IMPORTANT NOTICES & DISCLAIMERS – READ CAREFULLY:

(i) This article contains personal opinions of the author and is NOT representative of any organization(s) he may be affiliated with. This article is solely intended for informational and educational purposes only. It is NOT any specific advice or recommendation or solicitation to purchase or sell or cause any transaction in any specific investment instruments at any specific price levels, but it is a generic analysis of the instruments mentioned.
(ii) Do NOT make your financial investment or trading decisions based on this article; anyone doing so shall do so solely at their own risk. The author will NOT be responsible for any losses or loss of potential gains arising from any investments/trades made based on the opinions, forecasts or other information contained in this article.
(iii) Risk Warning: Investing, trading in S&P 500 Index – spot, futures, or options or in any other synthetic form – or its component stocks carries inherent risk of loss.
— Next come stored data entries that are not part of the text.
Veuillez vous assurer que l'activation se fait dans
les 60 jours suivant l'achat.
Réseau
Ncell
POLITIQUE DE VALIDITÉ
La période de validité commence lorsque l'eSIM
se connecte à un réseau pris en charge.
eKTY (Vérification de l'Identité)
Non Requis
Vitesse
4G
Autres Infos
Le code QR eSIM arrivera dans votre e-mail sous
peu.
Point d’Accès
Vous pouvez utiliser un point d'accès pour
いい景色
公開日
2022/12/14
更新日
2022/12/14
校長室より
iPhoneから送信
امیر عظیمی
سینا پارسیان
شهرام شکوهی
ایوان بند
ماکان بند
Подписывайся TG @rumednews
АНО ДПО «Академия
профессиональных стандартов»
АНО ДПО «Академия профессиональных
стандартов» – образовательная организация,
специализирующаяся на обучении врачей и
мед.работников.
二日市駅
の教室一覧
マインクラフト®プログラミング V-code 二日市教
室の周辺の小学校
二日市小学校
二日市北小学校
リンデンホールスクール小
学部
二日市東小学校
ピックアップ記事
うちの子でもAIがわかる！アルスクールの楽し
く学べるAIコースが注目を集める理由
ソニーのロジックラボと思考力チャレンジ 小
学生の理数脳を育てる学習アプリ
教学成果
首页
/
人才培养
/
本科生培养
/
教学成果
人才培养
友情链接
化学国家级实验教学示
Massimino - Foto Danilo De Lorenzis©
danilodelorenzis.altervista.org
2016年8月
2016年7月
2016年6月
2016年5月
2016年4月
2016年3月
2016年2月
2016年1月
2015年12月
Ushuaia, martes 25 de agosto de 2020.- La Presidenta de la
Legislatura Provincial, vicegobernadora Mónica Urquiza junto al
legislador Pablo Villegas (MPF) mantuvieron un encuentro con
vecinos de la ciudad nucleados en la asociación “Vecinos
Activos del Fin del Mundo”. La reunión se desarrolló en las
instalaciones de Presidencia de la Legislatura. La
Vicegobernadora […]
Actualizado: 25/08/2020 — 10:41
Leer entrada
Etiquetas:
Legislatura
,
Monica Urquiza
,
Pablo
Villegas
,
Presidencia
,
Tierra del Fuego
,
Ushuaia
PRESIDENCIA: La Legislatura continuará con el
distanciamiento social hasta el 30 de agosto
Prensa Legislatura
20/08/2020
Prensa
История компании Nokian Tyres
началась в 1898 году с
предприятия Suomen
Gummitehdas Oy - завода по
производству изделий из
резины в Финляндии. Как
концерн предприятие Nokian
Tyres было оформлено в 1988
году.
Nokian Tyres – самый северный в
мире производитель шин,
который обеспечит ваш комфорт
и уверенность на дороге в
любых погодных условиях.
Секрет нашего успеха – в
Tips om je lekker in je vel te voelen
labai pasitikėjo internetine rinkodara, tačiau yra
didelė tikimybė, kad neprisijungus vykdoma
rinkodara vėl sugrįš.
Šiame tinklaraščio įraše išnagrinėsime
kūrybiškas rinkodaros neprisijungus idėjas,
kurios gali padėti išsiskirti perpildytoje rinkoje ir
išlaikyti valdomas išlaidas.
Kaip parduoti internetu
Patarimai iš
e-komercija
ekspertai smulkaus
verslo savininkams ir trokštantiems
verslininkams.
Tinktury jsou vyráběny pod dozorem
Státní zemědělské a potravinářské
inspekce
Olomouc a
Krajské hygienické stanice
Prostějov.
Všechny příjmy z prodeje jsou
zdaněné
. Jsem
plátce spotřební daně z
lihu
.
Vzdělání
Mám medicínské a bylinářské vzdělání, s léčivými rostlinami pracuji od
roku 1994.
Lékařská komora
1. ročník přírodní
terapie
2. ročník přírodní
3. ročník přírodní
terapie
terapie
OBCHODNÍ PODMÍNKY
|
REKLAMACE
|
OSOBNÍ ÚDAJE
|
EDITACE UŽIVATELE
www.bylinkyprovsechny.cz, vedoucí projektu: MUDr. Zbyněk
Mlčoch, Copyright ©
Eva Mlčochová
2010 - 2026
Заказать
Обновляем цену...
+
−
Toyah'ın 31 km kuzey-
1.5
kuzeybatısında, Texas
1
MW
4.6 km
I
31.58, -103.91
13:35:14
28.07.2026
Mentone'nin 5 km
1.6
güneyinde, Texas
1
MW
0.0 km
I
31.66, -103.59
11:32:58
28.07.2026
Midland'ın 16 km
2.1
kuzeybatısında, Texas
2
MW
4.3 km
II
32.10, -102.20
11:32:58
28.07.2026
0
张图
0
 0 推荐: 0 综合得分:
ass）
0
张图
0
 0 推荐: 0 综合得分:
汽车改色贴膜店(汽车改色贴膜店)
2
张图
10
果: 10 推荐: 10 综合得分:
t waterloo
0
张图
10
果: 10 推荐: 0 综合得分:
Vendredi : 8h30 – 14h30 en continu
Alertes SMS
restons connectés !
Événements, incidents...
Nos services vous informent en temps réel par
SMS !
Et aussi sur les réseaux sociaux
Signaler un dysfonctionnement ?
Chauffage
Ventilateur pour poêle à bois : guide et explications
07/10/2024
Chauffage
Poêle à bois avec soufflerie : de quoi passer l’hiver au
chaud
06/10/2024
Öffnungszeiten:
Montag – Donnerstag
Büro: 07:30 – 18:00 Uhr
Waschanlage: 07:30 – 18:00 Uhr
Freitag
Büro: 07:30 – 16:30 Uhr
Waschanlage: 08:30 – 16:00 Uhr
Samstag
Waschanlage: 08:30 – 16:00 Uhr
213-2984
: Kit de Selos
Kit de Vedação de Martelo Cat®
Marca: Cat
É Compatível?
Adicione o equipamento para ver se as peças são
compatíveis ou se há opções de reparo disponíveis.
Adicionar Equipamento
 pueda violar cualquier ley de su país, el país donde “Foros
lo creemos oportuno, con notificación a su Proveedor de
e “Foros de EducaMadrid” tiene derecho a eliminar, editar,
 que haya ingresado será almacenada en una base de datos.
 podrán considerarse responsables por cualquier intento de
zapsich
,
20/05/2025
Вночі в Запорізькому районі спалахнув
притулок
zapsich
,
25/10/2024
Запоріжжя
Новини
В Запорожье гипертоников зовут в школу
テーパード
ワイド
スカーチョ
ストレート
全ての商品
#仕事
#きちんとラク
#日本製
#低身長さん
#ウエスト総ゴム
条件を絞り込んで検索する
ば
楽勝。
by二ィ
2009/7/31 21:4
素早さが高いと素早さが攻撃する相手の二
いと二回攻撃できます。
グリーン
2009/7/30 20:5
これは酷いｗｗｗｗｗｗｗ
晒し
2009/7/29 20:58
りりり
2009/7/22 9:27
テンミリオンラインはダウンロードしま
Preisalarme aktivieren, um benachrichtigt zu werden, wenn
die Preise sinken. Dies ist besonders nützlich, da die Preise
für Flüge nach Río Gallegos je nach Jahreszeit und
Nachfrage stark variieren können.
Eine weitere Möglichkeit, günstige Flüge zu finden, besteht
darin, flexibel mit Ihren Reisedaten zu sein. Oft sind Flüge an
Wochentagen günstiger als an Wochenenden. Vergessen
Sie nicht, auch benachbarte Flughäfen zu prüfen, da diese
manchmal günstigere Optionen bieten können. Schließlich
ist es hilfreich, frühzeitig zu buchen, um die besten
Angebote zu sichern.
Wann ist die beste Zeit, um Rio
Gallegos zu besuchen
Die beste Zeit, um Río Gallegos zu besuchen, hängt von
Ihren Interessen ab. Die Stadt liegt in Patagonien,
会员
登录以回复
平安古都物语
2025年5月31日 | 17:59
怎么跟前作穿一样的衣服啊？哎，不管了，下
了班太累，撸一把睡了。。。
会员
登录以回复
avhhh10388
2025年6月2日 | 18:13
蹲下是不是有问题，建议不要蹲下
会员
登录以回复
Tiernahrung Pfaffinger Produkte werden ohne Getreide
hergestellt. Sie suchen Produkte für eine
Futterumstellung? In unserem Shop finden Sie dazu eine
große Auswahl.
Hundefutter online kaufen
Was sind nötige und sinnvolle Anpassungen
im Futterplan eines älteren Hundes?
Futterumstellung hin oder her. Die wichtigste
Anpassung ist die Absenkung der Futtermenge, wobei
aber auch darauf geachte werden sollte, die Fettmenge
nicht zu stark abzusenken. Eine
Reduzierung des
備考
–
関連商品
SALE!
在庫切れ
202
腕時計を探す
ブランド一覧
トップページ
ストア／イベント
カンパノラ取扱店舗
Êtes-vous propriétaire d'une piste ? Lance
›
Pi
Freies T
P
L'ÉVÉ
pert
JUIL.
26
Trading in leveraged instruments such as futures carries much higher risk of significant losses and you may lose more than you invested in them. Carefully consider your individual financial situation and investment objectives before investing in any financial instruments. If you are not a professional trader, consult a professional investment advisor before making your investment decisions.
(iv) Past performance: This article may contain references to past performance of hypothetical trades or past forecasts, which should NOT be taken as any representation or promise or guarantee of potential future profits. Past performance is not indicative of future performance.
(v) The author makes no representations whatsoever and assumes no responsibility as to the suitability, accuracy, completeness or validity of the information or the forecasts provided.
(vi) All opinions expressed herein are subject to change at any time, without any notice to anyone.